== Provided text
# Leaving hobby sale - Apex Jr, Eheim, ro-di unit, Custom Tank/Stand



## josephn (Mar 7, 2012)

I'm getting out of the hobby and would like to sell everything all at once. I have no idea how to move a stocked tank so any suggestions would be welcome.

I'm asking for $450 total. I'm located in Dallas near Southwestern (35/Inwood)

Main ticket items:


Custom built tank (33 or so gallons) w/diy stand ($150)
BRS 5 Plus RO/DI unit ($250)
Apex JR Aquacontroller ($229)
Eheim 2215 ($135)
AQUATEK CO2 Regulator ($80)
Tunze Automatic Top off Nano Osmolator ($100)
10LB CO2 Tank
10-15 Lbs of seiryu stones ($50)
PAR meter ($50)
Finnex Fugeray LED 30' ($100)
Finnex Fugeray LED 36' ($115)
I used 4 bags of amazonia aquasoil (~$120)

Live stock:


3 panda shrimp ($20 each)
3-4 kuhli loaches
1 rabbit snail ($20 each)
unknown amount of cherry/fire red shrimp -- maybe around 50?
hand full of assassin snails

*The bad:* With the lack of time/attention I have, I do not have the time to upkeep this tank. I'm starting to see some white fuzz algae (likely due to lack of water changes). I also have a small colony of pest snails. Not as bad since I've added the assassins but still there.

I also have a buttload of odds and ends I'm just going to throw in as well. Filters, ferts, way too much stuff to list.

These are the most current pictures -- I did a huge trim. There's also an album here that has current and past pictures:


http://imgur.com/4eVxy


I honestly couldn't tell you any more what plants these are but you experts should be able to tell.

Also here's a video of everyone playing nicely together:


----------



## josephn (Mar 7, 2012)

pending..


----------



## fishyjoe24 (May 18, 2010)

if you part out I would like to know the price for the ada soil,c02 set up, and par meter thanks.


----------



## redthumb (Apr 17, 2014)

I'm interested in the lighting


----------
====
== Dataset section
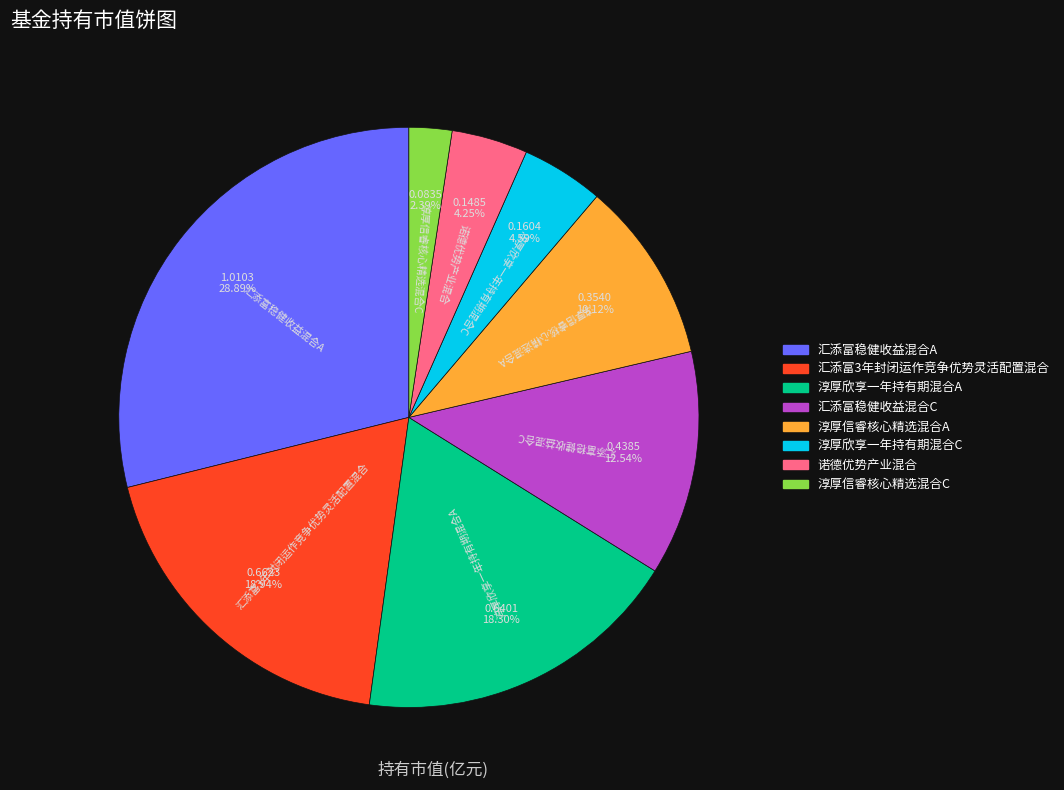

To the nearest percent, what is the combined percentage of 汇添富3年封闭运作竞争优势灵活配置混合 and 淳厚信睿核心精选混合C?

21%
====
- Problems and tasks
1. What total price does the seller ask for everything in the sale thread?
2. List every kind of livestock the sale thread names.
3. From the sale thread, write out the passage starting with "I'm getting out" and going on through "would be welcome.".

- Task-by-task solutions
1. $450

2.
- Panda shrimp
- Kuhli loaches
- Rabbit snail
- Cherry/fire red shrimp
- Assassin snails

3.
I'm getting out of the hobby and would like to sell everything all at once. I have no idea how to move a stocked tank so any suggestions would be welcome.